Metrics"We want more sales.""Increase conversion from 1.2% to 2.5% in 3 months."
  1. The Context (The "Why")

    Don't tell us what you want to build. Tell us why you're willing to pay for it right now. Is a major industry event coming up? Is your current site loading so slowly that you're bleeding sales? Did your business model pivot? Context dictates technical priorities.
  2. The Audience (Don't say "Everyone")

    Define your ideal user, and more importantly, define their biggest objection to buying from you.
  3. The Competitive Landscape

    Share 3 direct competitors. Not to copy them, but to understand the baseline of your industry and find where to break the mold. If all your competitors use corporate blue and stock handshakes, there is your first massive advantage.
  4. Technical Constraints

    This is where 90% of projects fail. Be brutally honest about what already exists in your infrastructure and cannot be changed.
  5. The Success Metric

    Define how you will measure the project's success before writing a single line of code. "We want to increase the pricing page conversion rate from 1.2% to 2.5% in 3 months" is a real goal.

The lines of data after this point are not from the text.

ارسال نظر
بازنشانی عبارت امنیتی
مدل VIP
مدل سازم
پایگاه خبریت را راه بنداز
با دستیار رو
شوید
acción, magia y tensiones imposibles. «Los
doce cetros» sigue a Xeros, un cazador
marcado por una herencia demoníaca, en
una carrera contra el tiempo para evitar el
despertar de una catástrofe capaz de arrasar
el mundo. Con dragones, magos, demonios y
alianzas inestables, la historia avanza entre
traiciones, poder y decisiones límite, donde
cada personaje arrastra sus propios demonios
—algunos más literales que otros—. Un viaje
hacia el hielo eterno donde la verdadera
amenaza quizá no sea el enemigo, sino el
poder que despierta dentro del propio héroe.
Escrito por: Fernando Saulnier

Our Official Template (Ready to Use)

We know starting from a blank page is hard. That's why we've prepared an interactive Google Docs template with the exact structure we demand from our clients before kicking off any high-level project.

# WHAT YOU'LL FIND IN THE TEMPLATE:
- 1. Business Context (Objective, Situation, Budget)
- 2. Audience (Key Problem, Objections)
- 3. Competitive Landscape (Direct Competitors & Differentiators)
- 4. Functional Requirements (CRM Integrations, APIs)
- 5. Success Criteria (KPIs and Baselines)

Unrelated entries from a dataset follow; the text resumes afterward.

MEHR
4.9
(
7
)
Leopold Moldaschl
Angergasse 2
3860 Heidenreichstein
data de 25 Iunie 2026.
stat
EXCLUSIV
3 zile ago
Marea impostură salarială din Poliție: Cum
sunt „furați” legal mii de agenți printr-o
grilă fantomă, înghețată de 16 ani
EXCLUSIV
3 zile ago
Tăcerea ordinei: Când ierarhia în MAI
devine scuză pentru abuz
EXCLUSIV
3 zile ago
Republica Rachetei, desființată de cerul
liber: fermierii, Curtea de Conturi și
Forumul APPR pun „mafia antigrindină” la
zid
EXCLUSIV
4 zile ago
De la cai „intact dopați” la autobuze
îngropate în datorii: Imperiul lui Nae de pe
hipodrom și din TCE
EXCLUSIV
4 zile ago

It's short, fluff-free, and gets straight to the point.

Duplicate Template to Google Drive

💡 The secret trick: Notice that the link ends in /copy. When you click it, Google Docs will automatically prompt you to make a private copy in your own account. No one will see your drafts, and you'll have an editable file in 1 second.

How to use it?

  • Fill it out before asking for quotes: It will force you to align your internal team before talking to outsiders. It is the best clarity exercise you can do.
  • Use it as an agency filter: Send it to 3 agencies. The agency that gives you a quote without asking critical questions about this document is an agency that is guessing. Work with the one that challenges your answers.

Your brief doesn't have to be a literary masterpiece; it just needs to be a clear map. Duplicate the template, fill it out honestly, and get ready for the best web project of your career.